● **Assignment**
From the entries below, transcribe exactly the lines between the line holding "[606,533,661,549] /Labs. ->" and the line holding "[157,553,199,567] order, ->", inclusive; skip all other lines.

Records for the exercise section start

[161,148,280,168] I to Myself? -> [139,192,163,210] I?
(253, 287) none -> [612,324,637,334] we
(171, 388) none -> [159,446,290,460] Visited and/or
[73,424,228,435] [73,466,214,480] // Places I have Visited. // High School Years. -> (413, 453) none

Records for the exercise section end
Records for the exercise section start

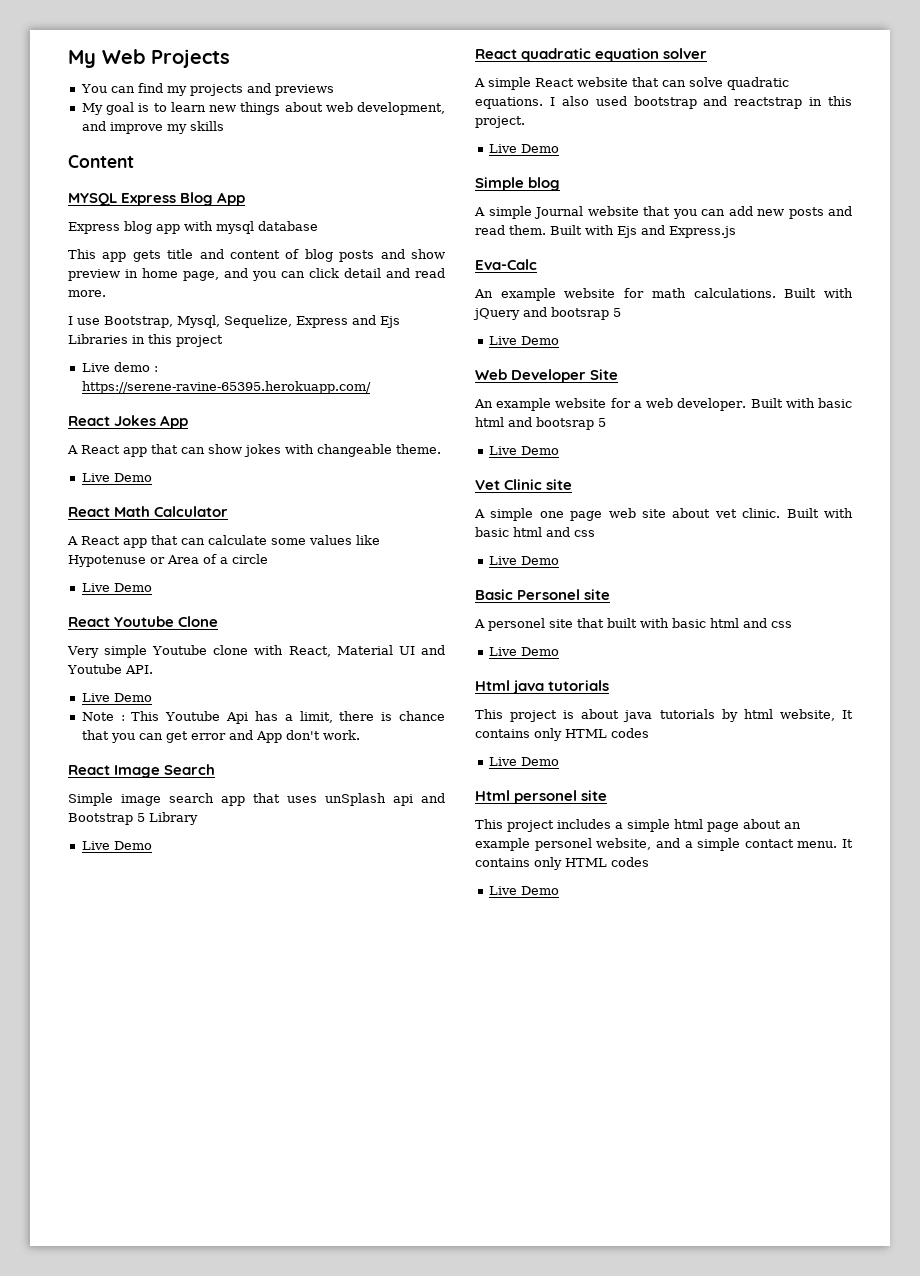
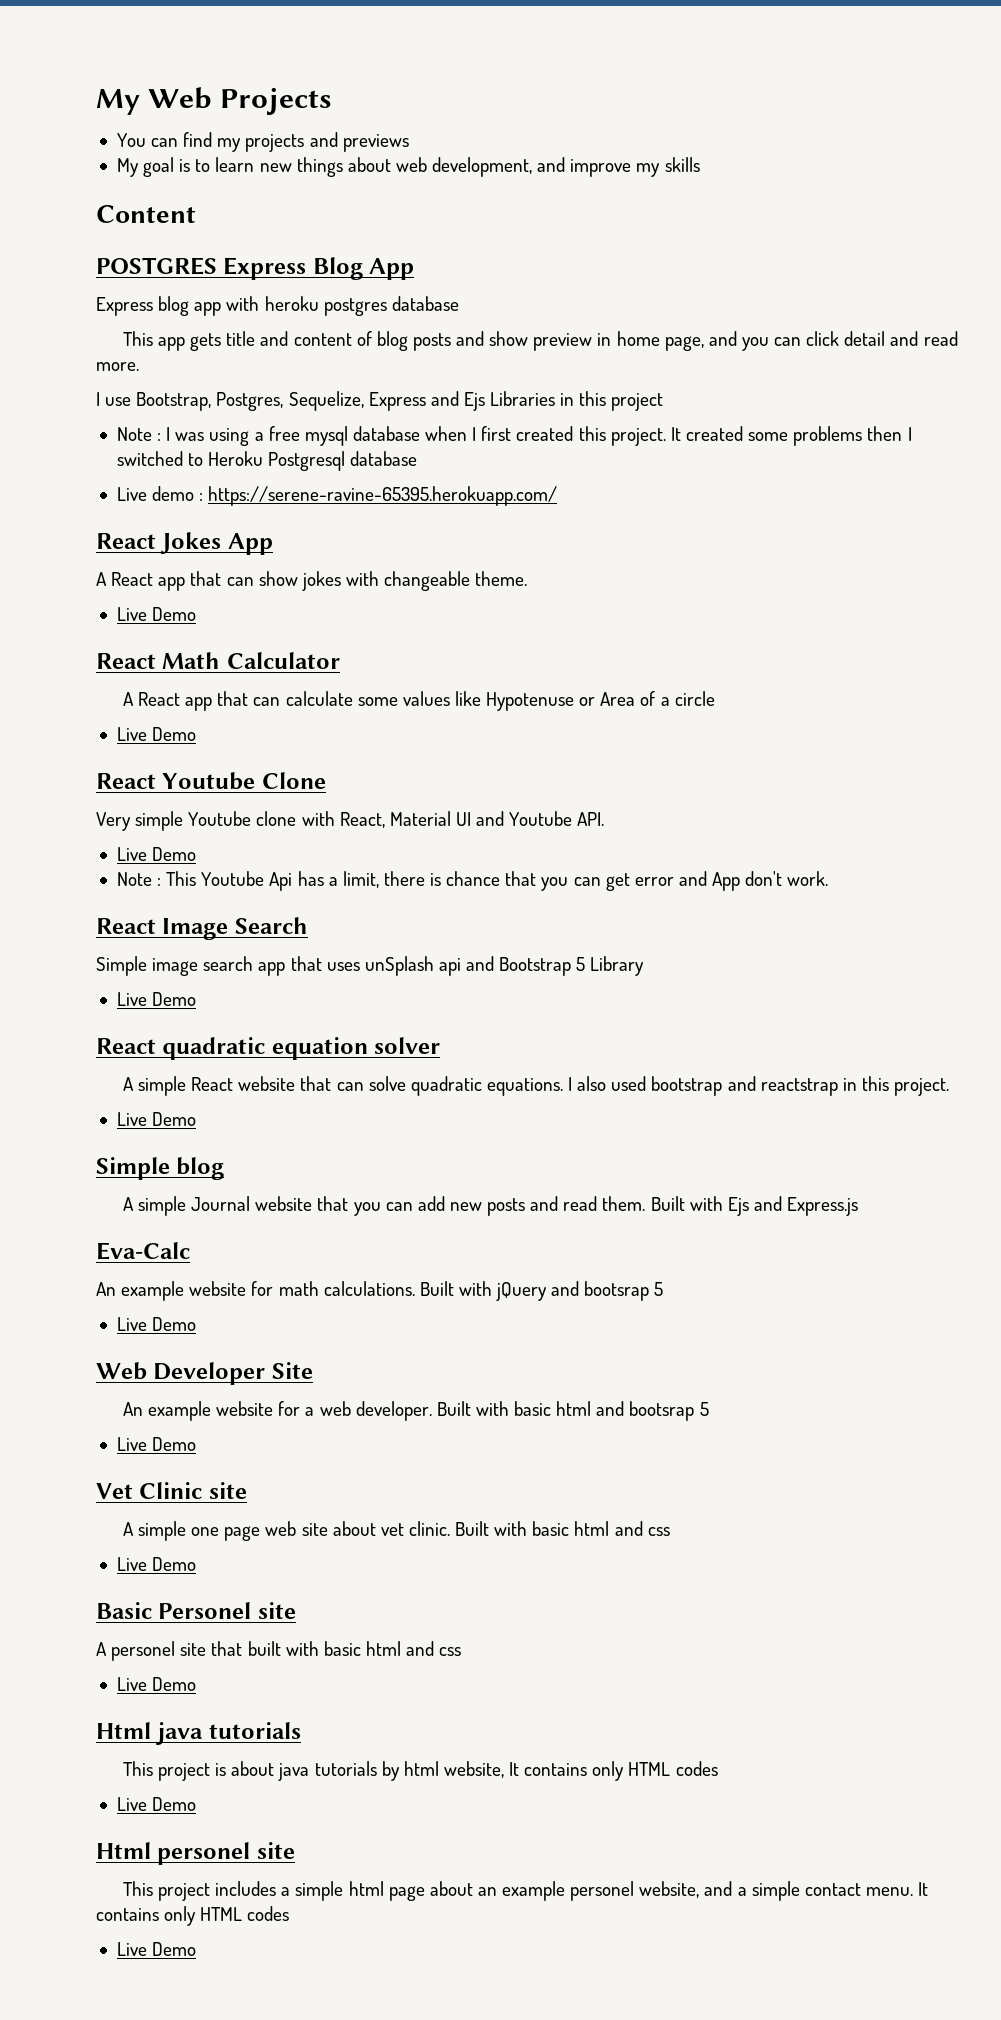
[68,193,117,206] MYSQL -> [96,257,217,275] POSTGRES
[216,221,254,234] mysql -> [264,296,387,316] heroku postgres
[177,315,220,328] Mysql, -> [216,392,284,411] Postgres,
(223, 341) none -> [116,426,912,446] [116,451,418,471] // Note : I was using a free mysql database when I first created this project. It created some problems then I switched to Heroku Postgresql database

Records for the exercise section end
Records for the exercise section start

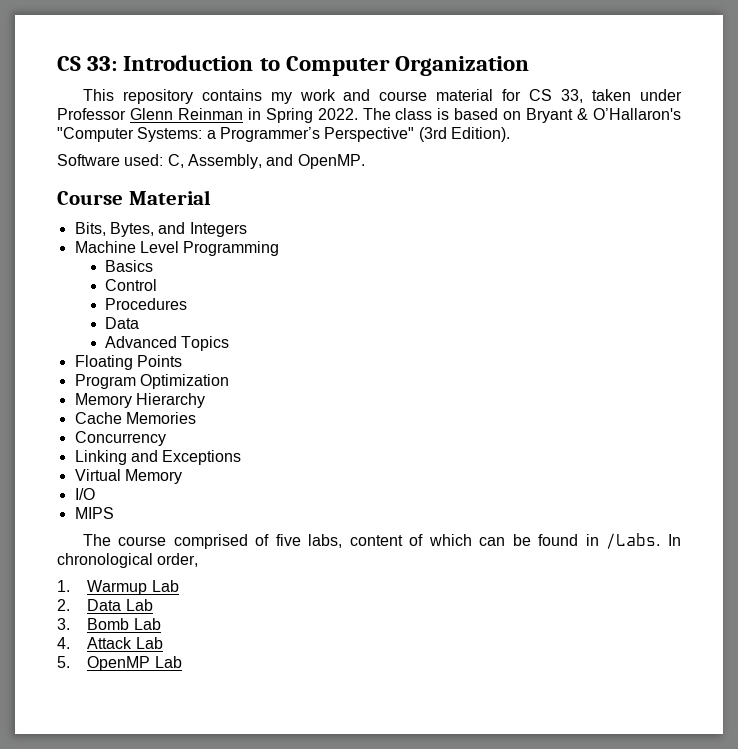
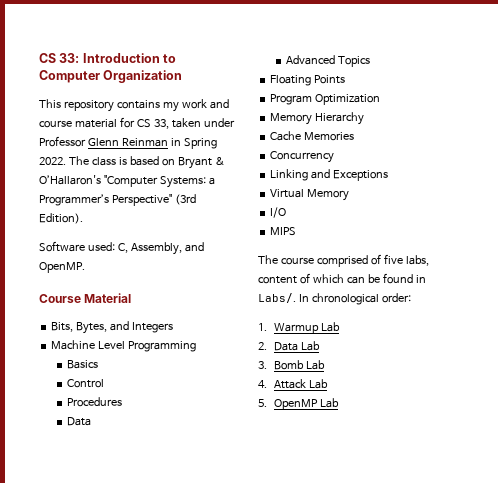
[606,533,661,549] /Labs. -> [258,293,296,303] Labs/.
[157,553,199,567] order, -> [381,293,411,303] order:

Records for the exercise section end

● **Solution to this task**
[606,533,661,549] /Labs. -> [258,293,296,303] Labs/.
[157,553,199,567] order, -> [381,293,411,303] order:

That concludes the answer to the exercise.